- DVD cover
- Genre: Drama/War
- Based on: The Cazalet Chronicles by Elizabeth Jane Howard
- Written by: Douglas Livingstone
- Directed by: Suri Krishnamma
- Starring: Hugh Bonneville Anna Chancellor Stephen Dillane Lesley Manville Frederick Treves Joanna Page Penny Downie
- Composer: Julian Nott
- Country of origin: United Kingdom
- Original language: English
- No. of series: 1
- No. of episodes: 6

Production
- Executive producers: Pippa Harris Jane Tranter Rebecca Eaton
- Producer: Verity Lambert
- Production company: Cinema Verity productions for BBC

Original release
- Network: BBC One
- Release: 22 June – 27 July 2001

= The Cazalets =

2001 British television series

The Cazalets is a 2001 television drama series in six episodes about the life of a large upper-middle class family in the years 1937 to 1942. Most of the action takes place in London and at the family's estate in Sussex.

The drama was based on The Light Years and Marking Time, the first two novels in the series of five by Elizabeth Jane Howard, entitled The Cazalet Chronicles and first published in the 1990s.

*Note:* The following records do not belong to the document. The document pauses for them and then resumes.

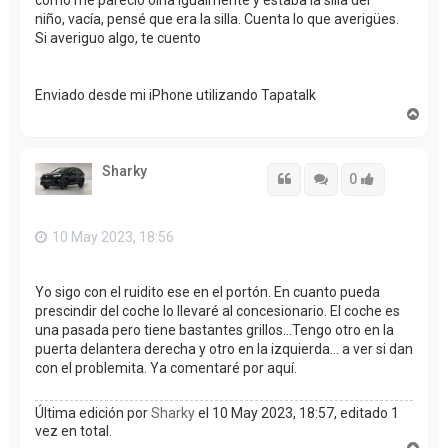
niño, vacía, pensé que era la silla. Cuenta lo que averigües.
Si averiguo algo, te cuento
Enviado desde mi iPhone utilizando Tapatalk
A
r
r
i
Sharky
b
Citar
Citar
Accede con
0
a
10 May 2023, 18:56
Yo sigo con el ruidito ese en el portón. En cuanto pueda
prescindir del coche lo llevaré al concesionario. El coche es
una pasada pero tiene bastantes grillos...Tengo otro en la
puerta delantera derecha y otro en la izquierda... a ver si dan
con el problemita. Ya comentaré por aquí.
Última edición por
Sharky
el 10 May 2023, 18:57, editado 1
vez en total.
A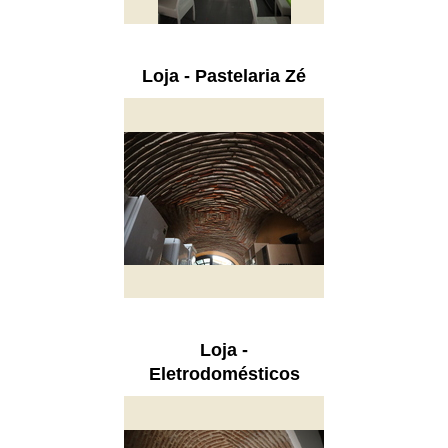
Loja - Pastelaria Zé
Loja -
Eletrodomésticos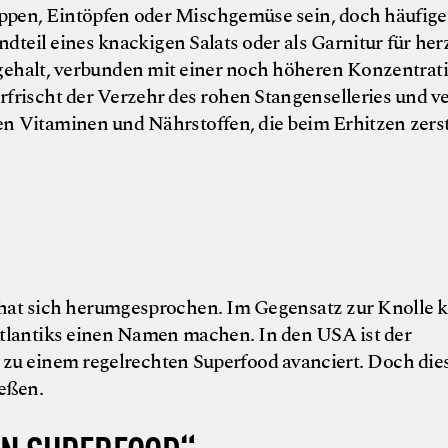
ppen, Eintöpfen oder Mischgemüse sein, doch häufiger
dteil eines knackigen Salats oder als Garnitur für her
ehalt, verbunden mit einer noch höheren Konzentrat
erfrischt der Verzehr des rohen Stangenselleries und v
en Vitaminen und Nährstoffen, die beim Erhitzen zers
© 
s hat sich herumgesprochen. Im Gegensatz zur Knolle 
 Atlantiks einen Namen machen. In den USA ist der
n zu einem regelrechten Superfood avanciert. Doch die
ießen.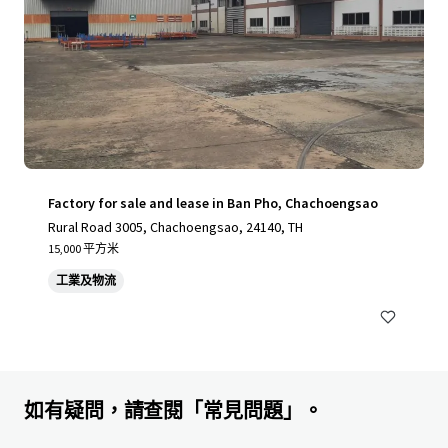
Factory for sale and lease in Ban Pho, Chachoengsao
Rural Road 3005, Chachoengsao, 24140, TH
15,000 平方米
工業及物流
如有疑問，請查閱「常見問題」。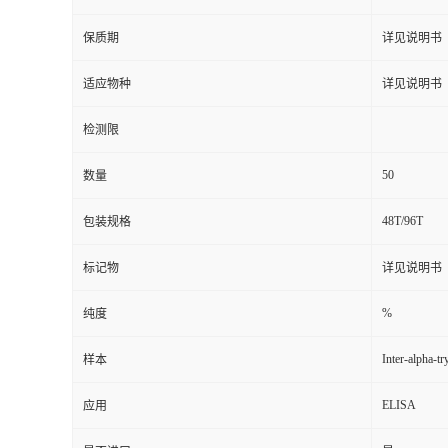
保质期
详见说明书
适应物种
详见说明书
检测限
50
数量
48T/96T
包装规格
标记物
详见说明书
%
纯度
Inter-alpha-t
样本
ELISA
应用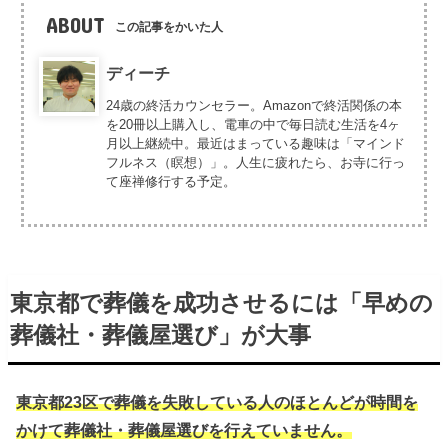
ABOUT
この記事をかいた人
ディーチ
24歳の終活カウンセラー。Amazonで終活関係の本
を20冊以上購入し、電車の中で毎日読む生活を4ヶ
月以上継続中。最近はまっている趣味は「マインド
フルネス（瞑想）」。人生に疲れたら、お寺に行っ
て座禅修行する予定。
東京都で葬儀を成功させるには「早めの
葬儀社・葬儀屋選び」が大事
東京都23区で葬儀を失敗している人のほとんどが時間を
かけて葬儀社・葬儀屋選びを行えていません。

For the TV series, they were adapted by the screenwriter Douglas Livingstone and the production was directed by Suri Krishnamma. The series was originally produced by Cinema Verity for BBC One and is available on DVD. Co-producer of the series was Joanna Lumley.

A BBC Radio 4 version in 45 episodes over five series, was also produced later, broadcast between December 2012 and April 2014.